January 2009

Regressions of Multiples on Fundamentals: Market Wide

The following regressions were run across four groupings. The first and most comprehensive set of regressions were run across all traded companies in the United States. The second set of regressions were run across all traded companies in Western Europe and the UK. The third set of regressions were run across companies in emerging markets in Asia, Eastern Europe and Latin America. The final set of regressions were run across just Japanese companies.

1. United States
2. Europe
3. Emerging Markets
4. Japan

Using the regressions should be pretty straightforward, if you can get the data on the independent variables for your company and stay true to decimal format. (25% gets entered as 0.25). As an example, assume that you are looking at Coca Cola in January 2009 and decide to use the US market regression for price to book ratio. Here are the inputs:
g = The analyst estimate of earnings growth rate for the next 5 years is 7.4% (if you do not have analyst estimates, substitute your own).
ROE =The return on equity last year was 27.50%
Beta =0.70
Payout ratio = Dividend per share/ Earnings per share = 61%
Using the PBV regression:
PBV for Coca Cola = 1.28 + 6.72 (.074)+ 0.33(.61)-1.65 (0.70) + 8.67 (.275)   = 3.21

At its actual price to book ratio of 4.85, Coca Cola is overvalued by about 33%.

 

Market-wide Regressions of Multiples: US Companies in January 2009

T statistics in brackets below coefficients

Regression

R2

PE = 7.62 + 77.98 gEPS + 7.67 Payout -5.37 Beta

        (8.77)   (26.71)      (13.09)            (7.21)

28.6%

PEG = -1.343 -0.48 Beta + 0.89 Payout – 1.17 ln(gEPS)

            (9.69)   (5.26)          (13.99)           (28.20)

53.3%

PBV= 1.28 + 6.72 gEPS + 0.33 Payout -1.65 Beta + 8.67 ROE

           (10.09)   (15.85)    (4.95)     (11.70)         (38.48)

68.3%

PS=  0.29 + 4.32 gEPS+ 0.31 Payout – 0.86 Beta + 11.42 Net Margin

         (2.48)   (9.52)     (4.58)             (8.60)           (35.72)

62.3%

EV/Invested Capital= 1.10 + 3.99 g  + 5.06 ROIC – 1.35 (Debt/Capital)

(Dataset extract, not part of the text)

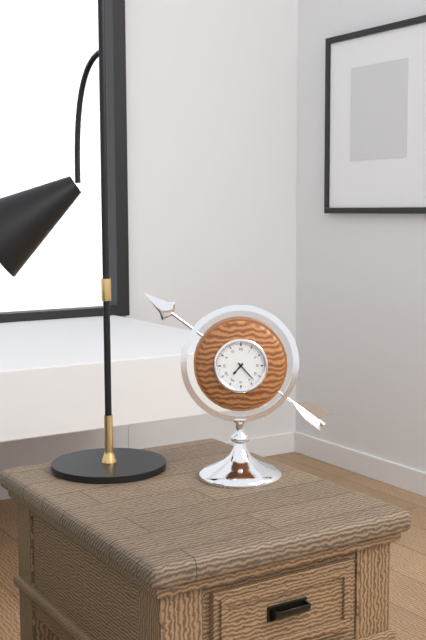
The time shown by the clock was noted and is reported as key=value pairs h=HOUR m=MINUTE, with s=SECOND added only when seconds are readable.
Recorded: h=7 m=23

                                  (10.23)   (6.60)      (20.59)            (10.1)

50.1%

EV/Sales = 1.72      + 1.94 g+ 5.58 Operating Margin – 4.87 Tax Rate

                   (16.46)   (3.32)    (29.00)                             (18.80)

50.3%

EV/EBITDA= 6.68 +25.34 g- 7.99 Tax rate -1.59 (Debt/Capital) -1.837 RIR

                       (18.58)    (12.35)   (9.78)         (3.84)                        (1.94)

19.3%

gEPS = Expected growth rate in EPS for next 5 years (analyst estimates)
g = Expected growth rate in revenues for next 5 years (if not available, use gEPS)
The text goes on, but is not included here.